Three poems by Kola Tubosun, from his recently published chapbook

 

A Wait

Is like a knife, slowly cutting
A dead limb of recurring expectations.
Night after night, like an onion,
Hand-made tears run through each opening sleeve.

A wait is like a fire, burning
Cackling wicks on two ends of a candle.
Two (now three) hearts approach the centre,
Slow and melting with the wax of distance.

A wait is air and water, a stretch
Of land beyond where the eyes can see.
It brings with it, in the end, a human bundle
Many months removed from this wetness of earth.


Attempted Speech

Ta-ba-tabatabata –
Sooner or later, the proverb promises,
The stammerer says ‘baba’ or his father’s name.

Slices of thoughts that
Come through in mangled morphemes
Only charm the tears off his mother’s eyes

And the crumbs of bitter kola
Chewed in the excitement of knowing pride
Off his father’s tongue.

Age dances like the rain
On corrugated eaves of desires,
Pouring thoughts into short, formless vats

And the man emerges, as slowly as he can,
Tongue first, approaching language in angry bits
Like a hundred men fighting.


February Love

Love peeps through the screen, many miles away
In rough, rumbled beats of a new toddler’s heart;
Dark, with restless tiny fingers gripping winter’s tray.

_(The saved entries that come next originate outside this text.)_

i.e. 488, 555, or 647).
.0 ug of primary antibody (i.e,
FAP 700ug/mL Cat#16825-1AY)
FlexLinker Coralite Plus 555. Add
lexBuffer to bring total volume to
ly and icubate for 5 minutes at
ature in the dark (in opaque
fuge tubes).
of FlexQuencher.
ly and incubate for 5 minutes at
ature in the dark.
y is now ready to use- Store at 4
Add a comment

Weird happy tingling pokes of a creation complete
Commenced with many yells, and now another start:
New breath into a complex palette and dizzying street.

Ẹniafẹ́, the one we wanted, the stylish, fanciful guest,
And his father’s edge in repose, art in blood of new hues.
His mother’s rock chiseled in the dreams of harvest.

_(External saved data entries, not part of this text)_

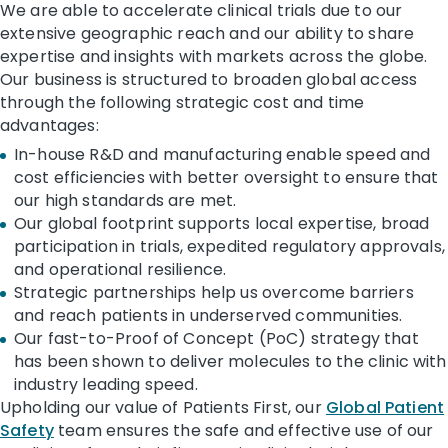
We are able to accelerate clinical trials due to our
extensive geographic reach and our ability to share
expertise and insights with markets across the globe.
Our business is structured to broaden global access
through the following strategic cost and time
advantages:
In-house R&D and manufacturing enable speed and
cost efficiencies with better oversight to ensure that
our high standards are met.
Our global footprint supports local expertise, broad
participation in trials, expedited regulatory approvals,
and operational resilience.
Strategic partnerships help us overcome barriers
and reach patients in underserved communities.
Our fast-to-Proof of Concept (PoC) strategy that
has been shown to deliver molecules to the clinic with
industry leading speed.
Upholding our value of Patients First, our
Global Patient
Safety
team ensures the safe and effective use of our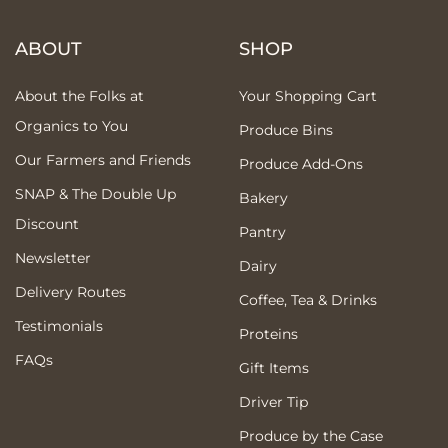
ABOUT
SHOP
About the Folks at
Your Shopping Cart
Organics to You
Produce Bins
Our Farmers and Friends
Produce Add-Ons
SNAP & The Double Up
Bakery
Discount
Pantry
Newsletter
Dairy
Delivery Routes
Coffee, Tea & Drinks
Testimonials
Proteins
FAQs
Gift Items
Driver Tip
Produce by the Case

The world will not end. Not now, for the fresh terrain,
And tomorrow nod to better selves and better views.
Here is a new earth, embodied, like a bitty human grain.

He is here, bouncing. He is here, bouncing. He is here.
He is here. He is here, bouncing. He is here, bouncing.


Kola Tubosun is a linguist, teacher and writer, whose professional experience span work as an editor, blogger, translator, and language teacher at different levels of school education. He has worked as a Fulbright foreign language professor at Southern Illinois University Edwardsville and as an adult literacy teacher/volunteer at the International Institute in St. Louis, Missouri. He currently teaches English language at Whitesands School, Lagos, Nigeria.